Daniel was warming to the idea. “You get Jackson here to make the two of you a picnic dinner. You take that and a nice bottle of wine or two up to the Cooper House, set it up at a table next to the infinity pool, have a nice intimate meal …”

“There’s no infinity pool,” Will said. “There’s a regular pool.”

“Well, that’s disappointing,” Daniel said.

“But there’s an observatory,” Will offered.

“The guy’s got his own observatory?” Jackson wanted to know.

“Yep. Top-quality telescope, retractable roof, the whole bit.”

“Holy crap.” Jackson looked impressed.

“Okay,” Daniel said, warming to a new and improved script for the evening. “You take a picnic dinner, you eat it by the regular, non-infinity pool. Drink some nice wine, maybe sit in front of the fireplace. Then you go upstairs and retract the roof.”

“You made that sound obscene,” Ryan said. “Retracting the roof. What’s that code for, exactly?”

“You’ll have to figure that out for yourself,” Daniel said.

Ryan thought about it and nodded. “That sounds great. Thanks, Will.”

Will waved him off. “Somebody ought to use the place. Christopher hasn’t been there in months.”

“Any chance he might drop in unannounced?” Ryan asked uncertainly.

Will scoffed. “When he’s coming, he lets me know a week in advance so I can have people clean stuff that’s already clean, bring in groceries, things like that. He’s not coming. At least, not this weekend.”

“Okay.” Ryan nodded. “Okay. This could be really good.”

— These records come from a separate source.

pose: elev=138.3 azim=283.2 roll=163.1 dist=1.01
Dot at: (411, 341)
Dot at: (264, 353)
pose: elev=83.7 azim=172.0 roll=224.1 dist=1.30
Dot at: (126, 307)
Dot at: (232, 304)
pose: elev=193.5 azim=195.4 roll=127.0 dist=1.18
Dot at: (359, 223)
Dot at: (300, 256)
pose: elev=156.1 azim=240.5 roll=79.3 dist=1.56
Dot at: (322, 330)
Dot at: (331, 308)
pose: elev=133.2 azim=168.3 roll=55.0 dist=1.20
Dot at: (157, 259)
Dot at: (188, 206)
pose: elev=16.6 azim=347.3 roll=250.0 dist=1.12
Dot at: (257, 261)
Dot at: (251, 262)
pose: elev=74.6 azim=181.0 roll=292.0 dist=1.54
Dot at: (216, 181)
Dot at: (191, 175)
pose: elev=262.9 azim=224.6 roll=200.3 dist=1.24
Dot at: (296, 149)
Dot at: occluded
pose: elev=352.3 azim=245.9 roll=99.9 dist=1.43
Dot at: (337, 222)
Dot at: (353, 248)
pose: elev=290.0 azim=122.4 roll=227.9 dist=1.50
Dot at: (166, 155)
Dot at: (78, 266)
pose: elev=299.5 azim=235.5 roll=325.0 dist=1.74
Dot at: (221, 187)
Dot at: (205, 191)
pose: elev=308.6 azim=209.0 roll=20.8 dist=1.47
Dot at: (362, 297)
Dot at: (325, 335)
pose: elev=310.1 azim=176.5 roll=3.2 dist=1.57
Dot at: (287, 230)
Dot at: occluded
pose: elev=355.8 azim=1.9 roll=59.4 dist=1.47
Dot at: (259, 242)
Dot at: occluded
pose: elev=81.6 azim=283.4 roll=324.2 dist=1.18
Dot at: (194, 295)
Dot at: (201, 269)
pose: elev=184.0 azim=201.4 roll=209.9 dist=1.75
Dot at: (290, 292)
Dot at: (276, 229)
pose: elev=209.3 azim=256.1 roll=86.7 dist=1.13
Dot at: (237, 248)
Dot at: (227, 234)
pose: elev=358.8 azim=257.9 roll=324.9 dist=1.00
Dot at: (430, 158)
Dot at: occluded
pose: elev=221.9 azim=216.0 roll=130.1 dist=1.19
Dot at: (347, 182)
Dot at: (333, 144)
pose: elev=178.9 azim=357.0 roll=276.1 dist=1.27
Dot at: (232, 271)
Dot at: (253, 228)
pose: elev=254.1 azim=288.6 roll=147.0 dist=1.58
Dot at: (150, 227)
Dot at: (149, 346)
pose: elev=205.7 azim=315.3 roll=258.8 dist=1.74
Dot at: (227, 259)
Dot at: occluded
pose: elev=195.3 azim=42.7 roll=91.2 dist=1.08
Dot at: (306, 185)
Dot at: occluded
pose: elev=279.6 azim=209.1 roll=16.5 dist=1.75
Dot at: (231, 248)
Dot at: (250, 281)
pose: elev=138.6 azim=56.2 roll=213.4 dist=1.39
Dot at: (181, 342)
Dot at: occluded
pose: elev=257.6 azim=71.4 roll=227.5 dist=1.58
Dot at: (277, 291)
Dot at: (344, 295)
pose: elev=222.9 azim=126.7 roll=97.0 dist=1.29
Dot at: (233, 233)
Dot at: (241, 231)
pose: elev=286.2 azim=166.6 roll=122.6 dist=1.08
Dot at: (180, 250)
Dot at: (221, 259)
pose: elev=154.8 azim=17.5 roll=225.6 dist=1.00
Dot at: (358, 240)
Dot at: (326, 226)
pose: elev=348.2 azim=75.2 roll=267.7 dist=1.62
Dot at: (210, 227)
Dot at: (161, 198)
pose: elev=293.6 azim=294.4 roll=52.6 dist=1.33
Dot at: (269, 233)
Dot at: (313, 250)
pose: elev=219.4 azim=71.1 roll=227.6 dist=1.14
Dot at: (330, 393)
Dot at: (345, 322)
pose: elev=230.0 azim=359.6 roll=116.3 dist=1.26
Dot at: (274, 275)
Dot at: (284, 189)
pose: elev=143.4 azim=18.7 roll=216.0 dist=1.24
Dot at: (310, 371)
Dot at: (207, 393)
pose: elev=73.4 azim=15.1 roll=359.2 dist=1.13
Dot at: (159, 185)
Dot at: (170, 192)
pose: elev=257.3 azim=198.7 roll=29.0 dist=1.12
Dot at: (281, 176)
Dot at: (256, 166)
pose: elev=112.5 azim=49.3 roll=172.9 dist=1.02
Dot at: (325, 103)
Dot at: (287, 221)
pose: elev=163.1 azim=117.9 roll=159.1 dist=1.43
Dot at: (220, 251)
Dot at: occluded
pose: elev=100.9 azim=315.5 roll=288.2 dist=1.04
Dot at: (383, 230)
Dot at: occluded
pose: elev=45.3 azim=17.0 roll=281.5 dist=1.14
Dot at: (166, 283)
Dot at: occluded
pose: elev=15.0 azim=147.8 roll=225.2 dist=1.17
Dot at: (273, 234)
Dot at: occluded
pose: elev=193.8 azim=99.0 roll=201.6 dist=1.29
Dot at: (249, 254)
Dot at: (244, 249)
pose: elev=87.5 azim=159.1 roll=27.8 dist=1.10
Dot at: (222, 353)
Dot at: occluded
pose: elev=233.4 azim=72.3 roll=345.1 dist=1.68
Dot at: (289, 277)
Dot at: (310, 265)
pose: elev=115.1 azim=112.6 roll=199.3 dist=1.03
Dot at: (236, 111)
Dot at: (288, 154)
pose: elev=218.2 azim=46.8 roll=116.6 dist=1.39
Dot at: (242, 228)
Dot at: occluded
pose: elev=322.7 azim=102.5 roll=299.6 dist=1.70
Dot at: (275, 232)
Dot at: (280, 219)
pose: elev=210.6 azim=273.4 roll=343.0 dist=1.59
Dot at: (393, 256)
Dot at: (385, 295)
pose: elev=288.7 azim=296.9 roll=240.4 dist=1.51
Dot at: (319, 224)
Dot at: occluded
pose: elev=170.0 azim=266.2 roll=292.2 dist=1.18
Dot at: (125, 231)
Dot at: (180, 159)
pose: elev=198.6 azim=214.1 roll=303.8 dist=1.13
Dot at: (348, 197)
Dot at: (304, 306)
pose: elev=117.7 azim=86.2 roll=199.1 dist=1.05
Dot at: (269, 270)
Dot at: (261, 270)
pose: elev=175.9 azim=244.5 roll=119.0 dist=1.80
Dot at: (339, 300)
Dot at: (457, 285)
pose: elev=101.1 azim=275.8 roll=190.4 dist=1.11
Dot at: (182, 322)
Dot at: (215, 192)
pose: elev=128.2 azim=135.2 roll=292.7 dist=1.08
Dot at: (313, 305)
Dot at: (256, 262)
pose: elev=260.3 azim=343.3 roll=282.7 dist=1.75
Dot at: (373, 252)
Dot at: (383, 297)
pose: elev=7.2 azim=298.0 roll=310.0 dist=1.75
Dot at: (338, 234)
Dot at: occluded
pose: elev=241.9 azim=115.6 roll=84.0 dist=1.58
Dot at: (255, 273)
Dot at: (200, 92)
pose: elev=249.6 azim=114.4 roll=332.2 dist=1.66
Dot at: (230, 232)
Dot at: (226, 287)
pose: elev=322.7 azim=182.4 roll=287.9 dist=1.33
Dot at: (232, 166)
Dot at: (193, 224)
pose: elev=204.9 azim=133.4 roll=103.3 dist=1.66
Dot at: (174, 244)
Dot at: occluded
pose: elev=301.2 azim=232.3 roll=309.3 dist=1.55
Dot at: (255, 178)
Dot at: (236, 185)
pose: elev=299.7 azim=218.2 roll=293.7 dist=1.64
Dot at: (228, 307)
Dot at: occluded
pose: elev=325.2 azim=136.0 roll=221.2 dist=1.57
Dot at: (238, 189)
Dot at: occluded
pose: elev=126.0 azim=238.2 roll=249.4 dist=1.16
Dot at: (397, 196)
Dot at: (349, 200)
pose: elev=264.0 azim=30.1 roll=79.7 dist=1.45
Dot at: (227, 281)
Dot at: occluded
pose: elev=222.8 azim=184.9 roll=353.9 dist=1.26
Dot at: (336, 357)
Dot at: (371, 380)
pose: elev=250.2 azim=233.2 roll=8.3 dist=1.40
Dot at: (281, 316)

“Jeez. Now I want to ask somebody out so I can take them up there,” Daniel said.

“Who’d go out with you?” Jackson demanded.

“That’s an excellent question,” Daniel said. “Sadly.”

“Can we play now?” Will insisted. “I think you guys are stalling because you’re losing.”

“We’re not losing,” Jackson said. “We’re giving you guys a false sense of security.”

“Well, it’s working,” Daniel said. “I feel secure.”





Jackson did agree to make a dinner that Ryan could pack up and take to the Cooper House. He also suggested a particular wine that he thought would go well with the food. Well, he might have done more than “suggested.” Jackson pretty much informed Ryan that he’d be a wine-ignorant fool to serve anything else.